According to various reports today, officers from the National Bureau of Investigation (NBI) have taken a 27-year-old man into custody. The man was led in handcuffs by NBI officers from the back of an apartment in the Pandacan district of Manila earlier today.
Investigators seized a telephone, wiring equipment and computer magazines from the man's house, but no computer.
Agents said they were waiting to question a woman who also lives at the apartment.
The FBI and Interpol helped track the virus to the Philippines through a tangled electronic web of evidence that has thrown up several contradictory leads.
Police originally thought the main suspect was male but later said they were hunting a female computer school student from a middle-class family.
The Love Bug worm, which creates a flood of emails with the subject line ILOVEYOU, is estimated to have caused hundreds of millions of damage in lost productivity and damage to computer systems worldwide.
The worm in all its variants so far only affects systems running Microsoft Windows with Windows Scripting Host enabled. Computers using Apple's operating system or Linux remain unaffected.
Once opened as a Visual Basic Script (VBS) attachment by an Outlook mail client, the virus is executed on the local machine. It affects image and music files, such as JPEGs and MP3s, and also tries to download malicious software from around the internet. At the same time, the virus attempts to mail itself to all addresses in the Outlook address book.

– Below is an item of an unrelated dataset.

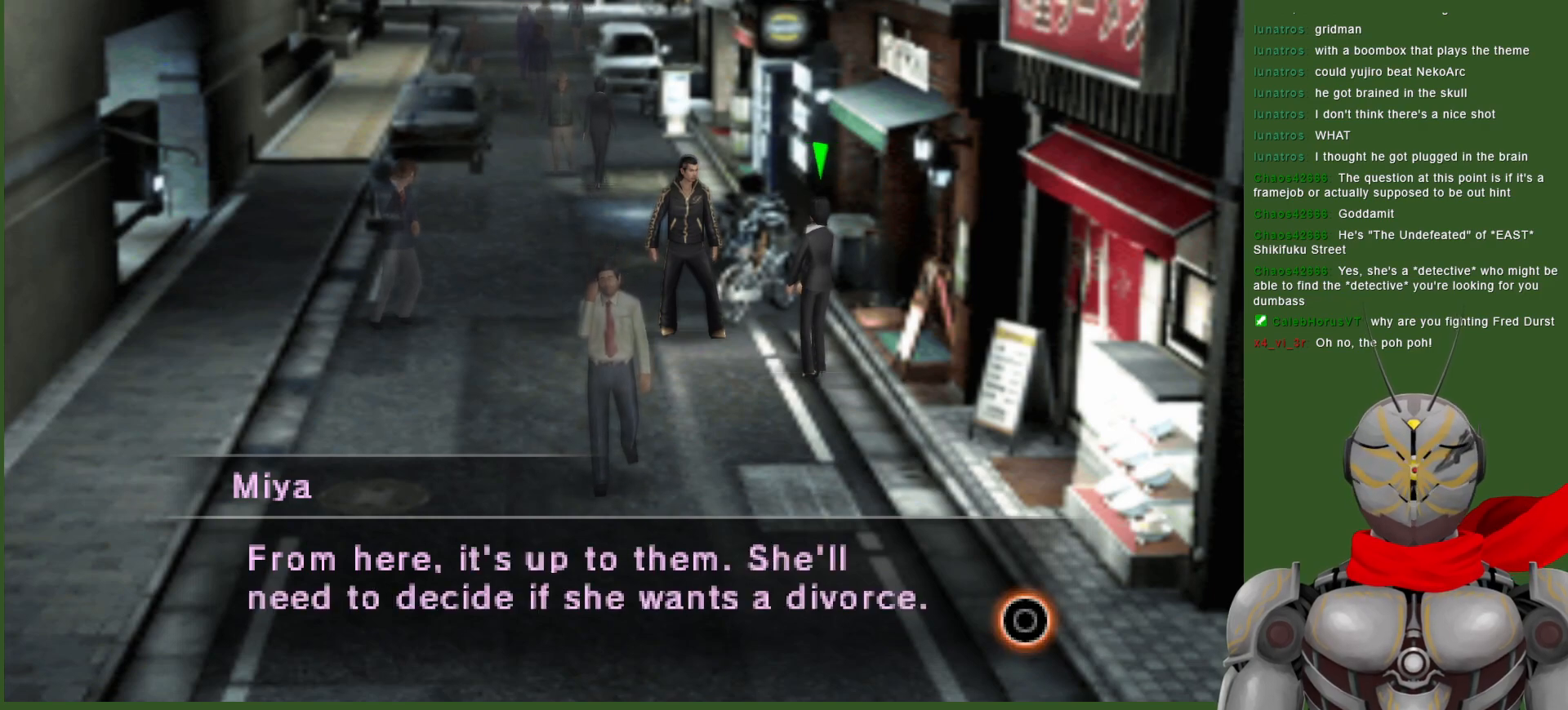
{"buttons": [], "left_stick": "center", "right_stick": "center", "events": []}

Variations of the virus continued to appear over the weekend, one of which masqueraded as a receipt for a Mother's Day gift. Even more worrying, this variant posed as a warning message from the technical support team at antivirus vendor Symantec.
Security clearing house Cert said it had received more than 400 direct reports involving some 420,000 internet hosts.
A Cert spokesman said: "Reports of the worm have levelled off, but we continue to receive reports of variants. At least 10 variants have been identified, and we expect more variants to appear as the week goes on."
"We continue to advise users to keep their antivirus software up to date. Additionally, users should exercise extreme caution in opening attachments and should not open executable attachments including files with a .VBS extension."